Noël Chambers est mort dans des conditions atroces.  En janvier 2020, il est transporté de sa cellule vers l’hôpital où il meurt d’une insuffisance rénale.

Selon le rapport du légiste, le corps de Noël Chambers présentait des signes d’une négligence inhumaine.
 

Ses vêtements étaient crasseux. Il était émacié. Il était couvert de morsures de rat.  Il avait une infestation des punaises vivantes et des escarres.
(Terrence Williams, commissaire de la Commission Indépendante, INDECOM).
 

Noël Chambers était en détention provisoire depuis 40 ans. Accusé d’un homicide en 1980, son procès n’a jamais eu lieu. Le juge a décidé qu’il était psychologiquement inapte à comparaître.

À  deux reprises pendant les 4 décennies de sa détention provisoire, les experts l’ont jugé capable d’assister à son procès.
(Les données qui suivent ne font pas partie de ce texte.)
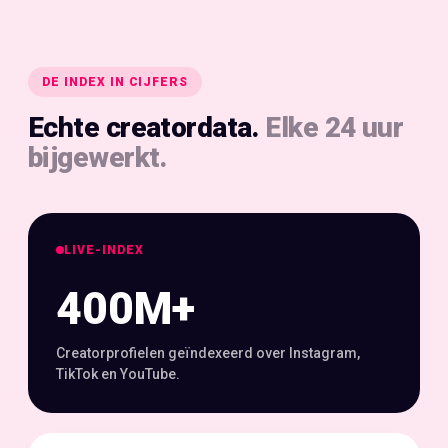
DE INDEX IN CIJFERS
Echte creatordata.
Elke 24 uur
bijgewerkt.
LIVE-INDEX
400M+
Creatorprofielen geïndexeerd over Instagram,
TikTok en YouTube.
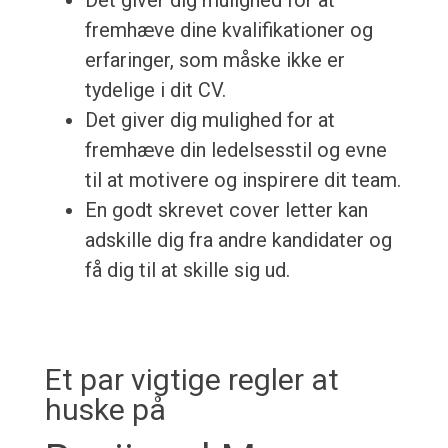
Det giver dig mulighed for at
fremhæve dine kvalifikationer og
erfaringer, som måske ikke er
tydelige i dit CV.
Det giver dig mulighed for at
fremhæve din ledelsesstil og evne
til at motivere og inspirere dit team.
En godt skrevet cover letter kan
adskille dig fra andre kandidater og
få dig til at skille sig ud.
Et par vigtige regler at
huske på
Il n’a jamais été convoqué.  
 

Noël Chambers n’est pas un cas isolé


Selon un rapport publié par l’INDECOM, qui enquête sur les bavures policières et les conditions carcérales, près de 150 personnes, avec des problèmes psychiatriques, sont en détention provisoire.
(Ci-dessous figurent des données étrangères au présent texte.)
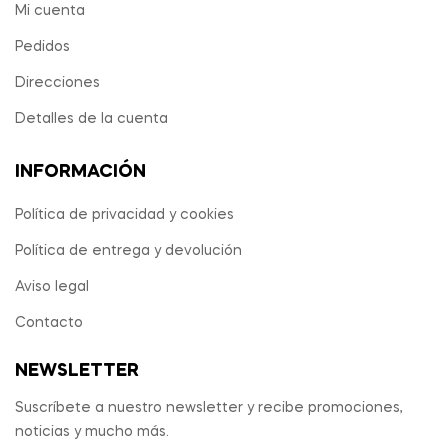
Mi cuenta
Pedidos
Direcciones
Detalles de la cuenta
INFORMACIÓN
Política de privacidad y cookies
Política de entrega y devolución
Aviso legal
Contacto
NEWSLETTER
Suscríbete a nuestro newsletter y recibe promociones,
noticias y mucho más.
7 d’entre elles, sont derrière les barreaux depuis 40 ans. 15 autres attendent leurs procès depuis 30 ans. La majorité est accusée de vols par effraction. La durée de détention provisoire a largement dépassée la sentence pour ces crimes.
 

Un système en faillite à la Jamaïque 


Trop souvent les juges jamaïcains envoient les accusés, ayant des troubles psychiatriques, en détention provisoire en milieu carcéral. Une loi, peu appliquée, prévoit une évaluation de ces personnes dans des centres spécialisés.

La Commission indépendante estime que les droits constitutionnels de ces individus ont été bafoués. Elle préconise une révision en urgence des procédures de détention provisoire établis par les tribunaux pour des personnes jugées mentalement inaptes.